Defense Secretary Jim Mattis and Joint Chiefs Chairman Gen. Joseph Dunford Jr., lay out President Trump's ISIS war plans, at the Pentagon, Friday, May 19, 2017.

Defense Secretary Jim Mattis and Joint Chiefs Chairman Gen. Joseph Dunford Jr., lay out President Trump's ISIS war plans, at the Pentagon, Friday, May 19, 2017. AP Photo/Jacquelyn Martin

And So It Begins: Trump, Syria, and The Lessons of Iraq

With recent 'warning shot' at Assad, the US is trying to avoid escalation in Syria, not stoke it, sources say.

Pentagon leaders may be talking “annihilation” when it comes to fighting ISIS under the Trump administration, but the reality is that America is focused on limited goals in Syria. The U.S. military is not aiming to take on Syrian President Bashar al-Assad’s forces or their proxies directly any time soon. No one in Washington wants to own the entire Syria crisis after ISIS, and that has not changed from the previous administration to this one.

Rather than seeing last week’s U.S. strike on Assad-affiliated forces as the start of America directly attacking Syria and its proxies, those close to the fight say the response was a warning shot aimed at keeping a tense battlefield from full eruption. It was not a game-changing attack aimed at escalation, sources familiar with the military campaign tell Defense One; instead, it was a way of keeping further escalation from happening. 

“That was self-defense of our forces,” said Defense Secretary James Mattis, at last week’s Pentagon’s press briefing. “It was necessitated by offensive movement with offensive capability of what we believe were Iranian-directed – I don't know there were Iranians on the ground, but by Iranian-directed forces inside an established and agreed-upon de-confliction zone.”

In other words, on a small plot of the Syrian battlefield in the nation’s south where U.S. and Russian commanders know where each side has staked out its fight — and the Americans work to keep eyes on all sides — taking on the Assad regime and its allies is not America’s goal. Keeping everyone in their own lane is more like it. Mattis even said the U.S. believes the Russians urged the Iranian-directed forces to stand down but they moved anyway, against Russian wishes.

For all the discussion of escalation in Syria, the military campaign under Trump in Syria is in many ways Obama’s, but faster and with fewer seat belts. Delegation downward of authorities and decision-making abilities may characterize Trump’s relationship with America’s military campaign in Syria, but this administration seems as wary as Obama’s to wade directly and fully into the nation’s civil war. America is ready to help those Syrians left standing —excluding Assad and his regime — once a final peace can be agreed upon. But the White House has not signaled willingness to put U.S. troop’s lives on the line to force who ends up at the peace talks table – at least, not overtly.

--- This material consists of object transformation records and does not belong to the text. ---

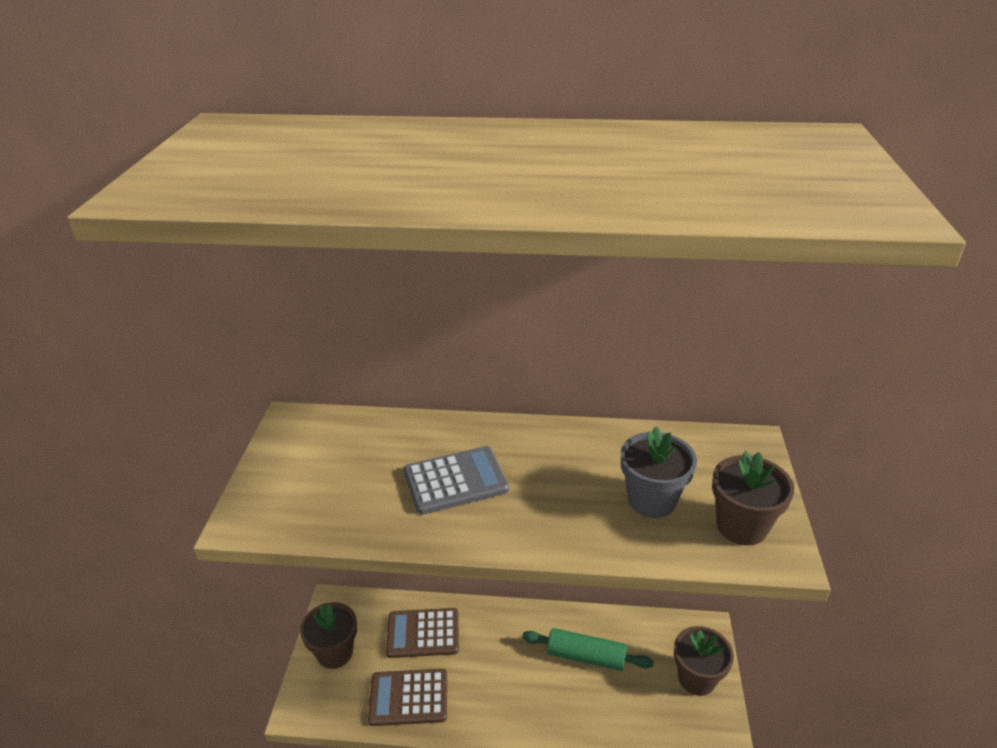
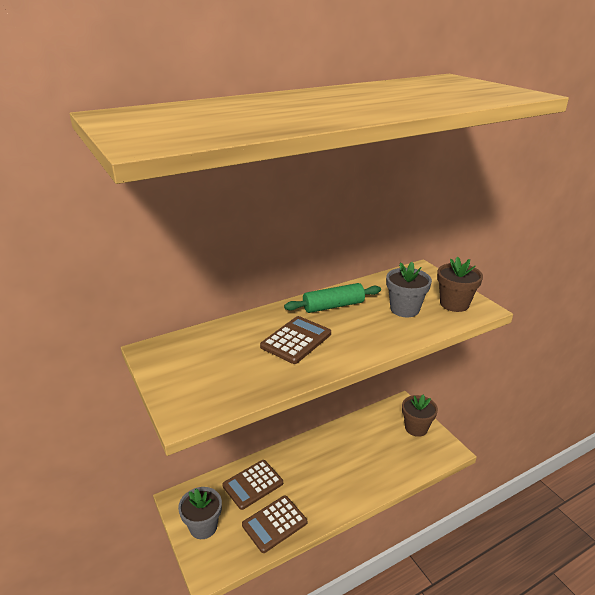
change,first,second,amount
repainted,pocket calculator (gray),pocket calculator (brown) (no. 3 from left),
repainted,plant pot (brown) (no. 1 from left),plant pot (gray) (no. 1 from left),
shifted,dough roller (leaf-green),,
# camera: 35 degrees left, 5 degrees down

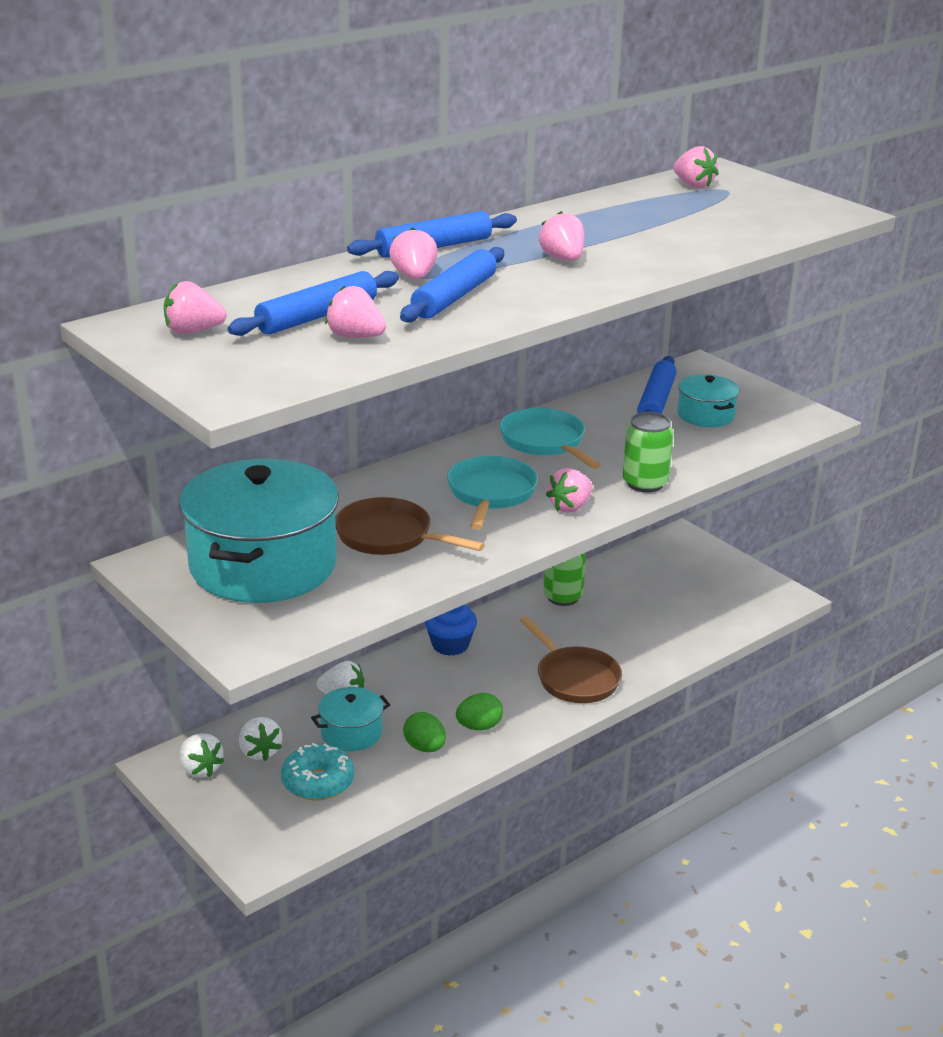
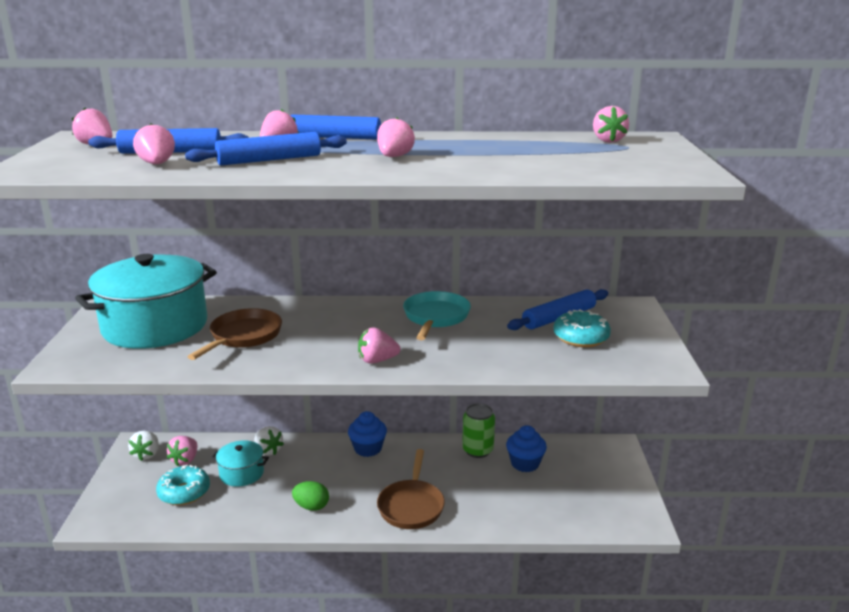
change,first,second,amount
swapped,pot (turquoise) (no. 3 from left),doughnut (turquoise) (no. 2 from left),
gone,can (leaf-green) (no. 2 from left),,
gone,skillet (turquoise) (no. 1 from left),,
rotated,skillet (brown) (no. 1 from left),,45 degrees clockwise
gone,egg (leaf-green) (no. 1 from left),,
repainted,berry (pure white) (no. 2 from left),berry (rose-pink) (no. 3 from left),
new,,fairy cake (royal blue) (no. 2 from left),
# camera: 40 degrees right, 5 degrees down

Four months into Trump’s administration, U.S. policy toward Syria is as complex as the battlefield itself. America’s limited desire to participate in the fight and the rebuild remain overshadowed by the memory of Iraq and Afghanistan. Military leaders want no exclusive American ownership of the war. Even civilian leaders insist the post-war reconstruction will be different this time around. 

“Stabilization is not nation-building,” said Brett McGurk, special presidential envoy for the Global Coalition to Counter the Islamic State of Iraq and the Levant, standing alongside Mattis and Joint Chiefs Chairman Gen. Joseph Dunford at the Pentagon. “Instead, stabilization is a low-cost, sustainable, citizen-driven effort to identify the key projects that are essential to returning people to their homes such as water pumps, electricity nodes, grain silos, and local security structures, local police.”

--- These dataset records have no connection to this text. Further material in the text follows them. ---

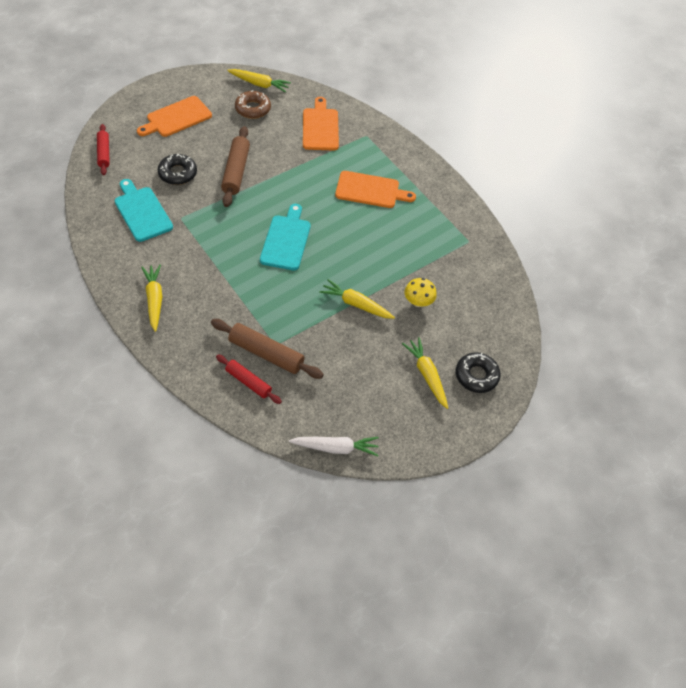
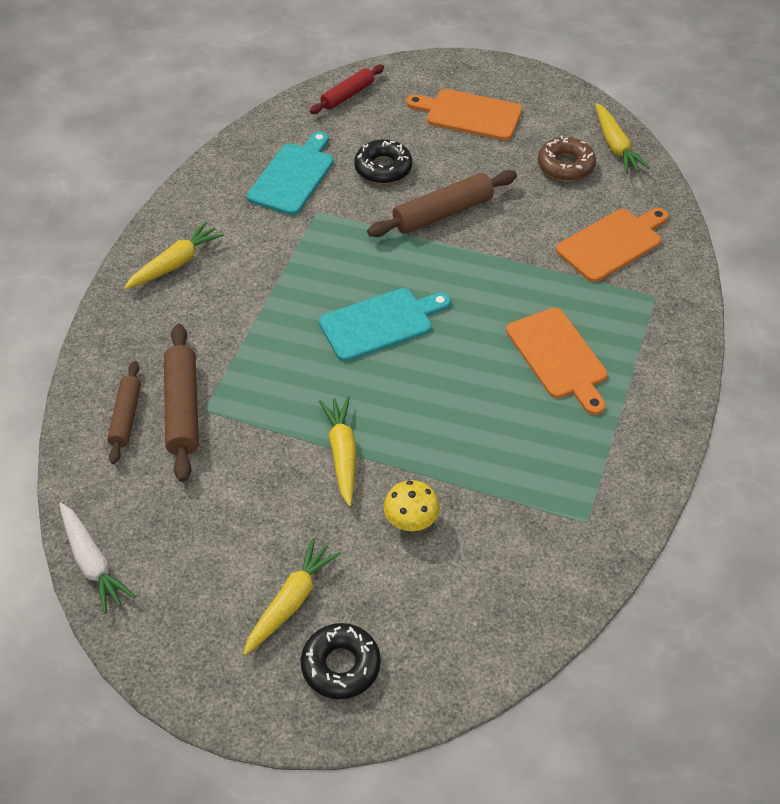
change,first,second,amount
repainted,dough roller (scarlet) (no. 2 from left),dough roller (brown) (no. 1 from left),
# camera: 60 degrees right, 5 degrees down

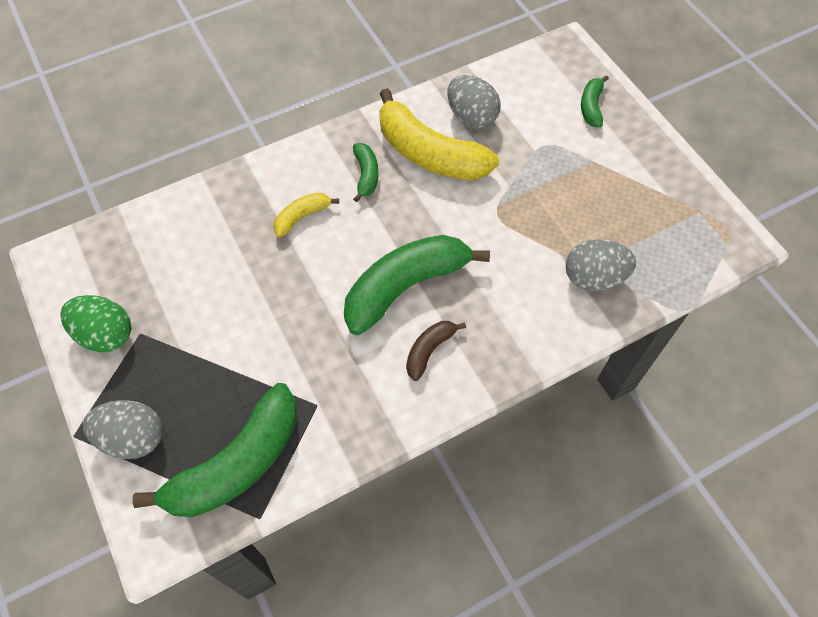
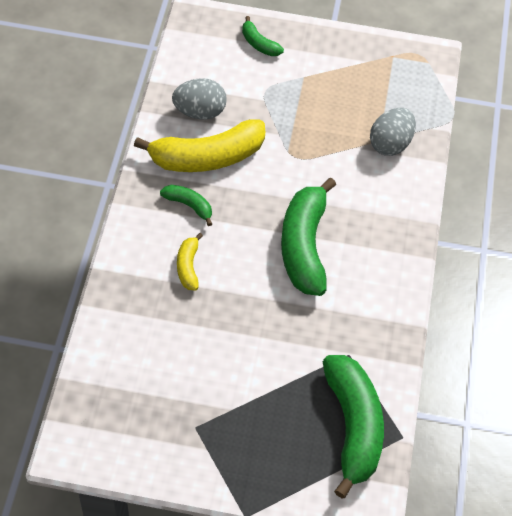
change,first,second,amount
gone,egg (leaf-green),,
gone,toy banana (brown),,
gone,egg (gray) (no. 1 from left),,
# camera: 55 degrees left, 5 degrees down

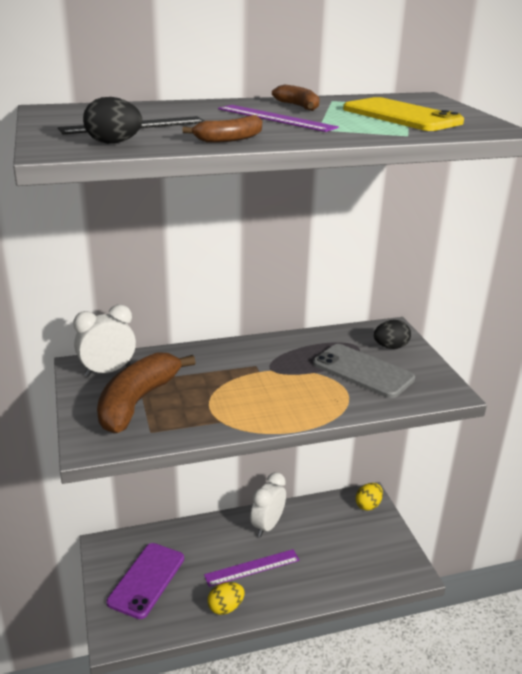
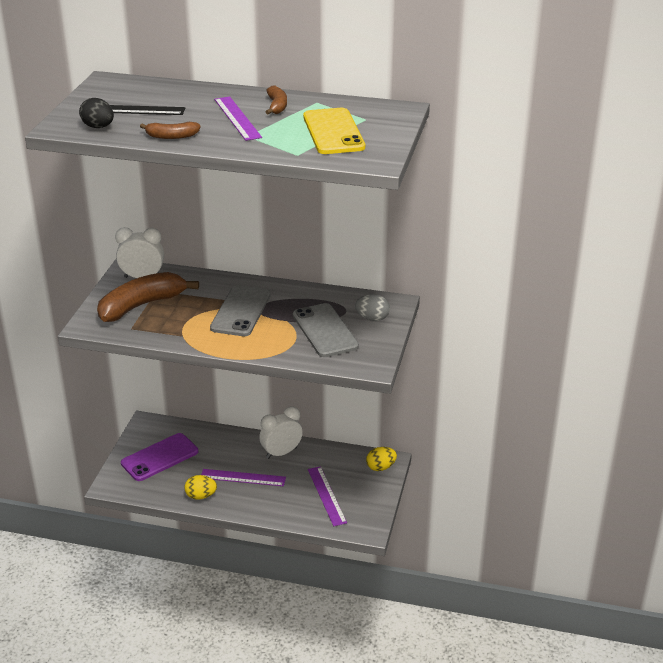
change,first,second,amount
repainted,egg (jet-black) (no. 2 from left),egg (gray),
new,,smartphone (gray) (no. 1 from left),
new,,measuring stick (violet) (no. 3 from left),
# camera: 30 degrees right, 5 degrees up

McGurk continued, “the Raqqa campaign will take time but our core principal holds: after the battle, local people from the area should be in charge of their city and enable to help life to return to the streets and invite people to return.”

McGurk also warned the U.S. won’t do for Syria what it once did for Iraq. Washington won’t pay for Syria’s rebuild.

“The reality in Syria is that until there's a credible political horizon, the international community is not going to come to the aid — particularly the areas under the control of the regime, and these areas have been truly destroyed based upon many of the barbaric tactics that they've used,” McGurk said. “Until we find a political — a credible political horizon, you are not going to see that international support pour in.”

So what should Americans expect next from Trump? When Mattis was asked whether Americans should expect U.S. forces to be in Syria “in some numbers for years to come,” he said that that is “not our intent.” But some level of stability in Syria will be required before withdrawing American forces from further involvement, and to avoid yet another lesson of Iraq by not withdrawing too soon. While local leadership is the ideal, if extremist and extremist-aligned forces want to cause harm to America’s allies, some level of U.S. protection and security and stability will likely be required. (Already, the U.S. is hardening its presence at bases across Iraq.) Ideally, Syrians will find their way to a sustained, durable political solution and locally owned security and governance forces. But until then, and in their absence, someone will have to step up to lend a hand for the long-term, or at the least the medium, lest a security vacuum reappear for ISIS, al-Qaeda, or yet some other extremist group to develop.